US President Donald J. Trump rattled European allies shortly before taking office by calling NATO "obsolete" and praising Britain's decision to leave the EU. But since then, US officials have tried to mitigate European fears by playing down those comments.
"Today it is my privilege on behalf of President Trump to express the strong commitment of the United States to continued cooperation and partnership with the European Union," Pence said, speaking after talks with European Council president Donald Tusk.
“Whatever our differences, our two continents share the same heritage, the same values and, above all, the same purpose to promote peace and prosperity through freedom, democracy and the rule of law. And to those objectives we will remain committed,” Pence continued.
Pence said US commitment to transatlantic ties remained "steadfast and enduring" after decades of working together on security and economic issues.
Tusk thanked Pence for the meeting, saying that "we all truly needed it" and that Europe counted on "unequivocal" US support.
"Too much has happened over the past month in your country and in the EU ... for us to pretend that everything is as it used to be," the former Polish premier added.
Scores of protesters gathered outside EU headquarters to criticise the Trump administration's attitude towards women, gays and climate change.
"We are here to protest against the visit of Pence because we are revolted by the decision of the US administration to undermine women's rights worldwide," Irene Donadio, who works for the International Planned Parenthood Federation, told AFP.

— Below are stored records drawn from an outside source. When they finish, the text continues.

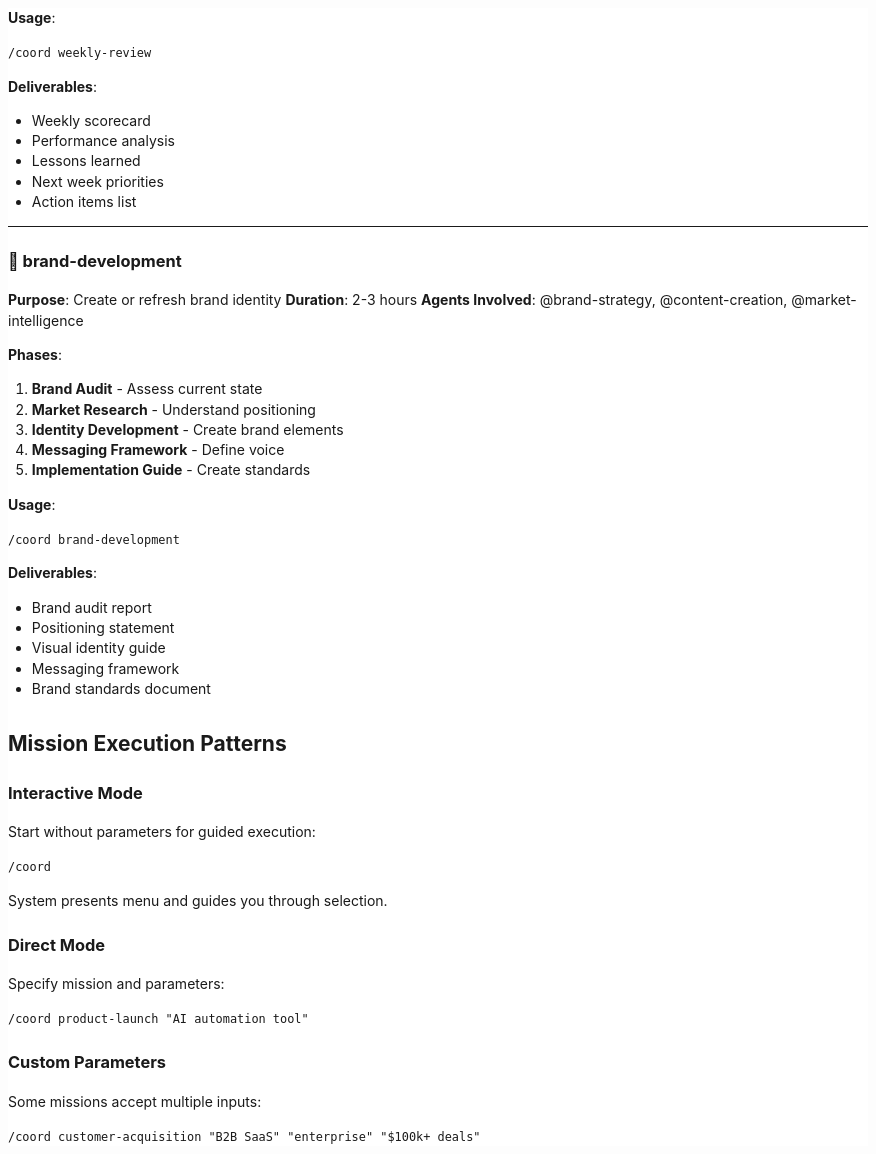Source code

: **Usage**:
```
/coord weekly-review
```

**Deliverables**:
- Weekly scorecard
- Performance analysis
- Lessons learned
- Next week priorities
- Action items list

---

### 🎨 brand-development
**Purpose**: Create or refresh brand identity
**Duration**: 2-3 hours
**Agents Involved**: @brand-strategy, @content-creation, @market-intelligence

**Phases**:
1. **Brand Audit** - Assess current state
2. **Market Research** - Understand positioning
3. **Identity Development** - Create brand elements
4. **Messaging Framework** - Define voice
5. **Implementation Guide** - Create standards

**Usage**:
```
/coord brand-development
```

**Deliverables**:
- Brand audit report
- Positioning statement
- Visual identity guide
- Messaging framework
- Brand standards document

## Mission Execution Patterns

### Interactive Mode
Start without parameters for guided execution:
```
/coord
```
System presents menu and guides you through selection.

### Direct Mode
Specify mission and parameters:
```
/coord product-launch "AI automation tool"
```

### Custom Parameters
Some missions accept multiple inputs:
```
/coord customer-acquisition "B2B SaaS" "enterprise" "$100k+ deals"
```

Two female protesters went topless and carried banners saying, "Pence, get out of our pants," while another placard read: "Love Trumps Hate."
Trump's criticism of NATO as outdated, his praise for Brexit and his prediction that other EU members would follow suit – plus his apparent fondness for Russian President Vladimir Putin – have all unnerved US allies.
Pence's visit comes two days after Trump told a rally in Florida to "look at what's happening in Brussels" as he listed a series of European cities struck by deadly terror attacks.
Pence also met with European Commission President Jean-Claude Juncker and EU foreign policy chief Federica Mogherini. He is later scheduled to meet with NATO Secretary General Jens Stoltenberg.
Pence's Belgian hosts had earlier called on him to oppose any break-up of the EU.
"No question of allowing the European Union's break-up. That message was given," Belgian Prime Minister Charles Michel told Belga news agency after a dinner with Pence on Sunday.
"I feel that it was heard," he said.
The Brussels trip follows Pence's attendance at the Munich Security Conference, where he pledged the Trump administration's "unwavering" commitment to the transatlantic alliance.
"President Trump and our people are truly devoted to our transatlantic union," he said.
But European allies remain wary despite statements from Pence, US Defence Secretary James Mattis and US Secretary of State Rex Tillerson that stuck close to established US policy during their first foray into Europe.
Pence said Washington would push Russia to honour the Minsk ceasefire in Ukraine, while Tillerson said the US would only cooperate with Moscow if it benefits the American people.
But French Foreign Minister Jean-Marc Ayrault said he was "struck" that Pence did not specifically discuss the European Union, after Trump appeared to voice hope that other EU states would follow in the footsteps of Britain's exit.
Mogherini called Pence's visit "a very important political sign", although she also suggested that EU-US relations might become more pragmatic and may not be taken for granted as before.
For their part, Tusk and Juncker have expressed their own concerns about Trump.
Juncker once called Trump's campaign "absolutely disgusting" and told TIME magazine last week that his remarks on the EU were "highly unfriendly and not helpful at all".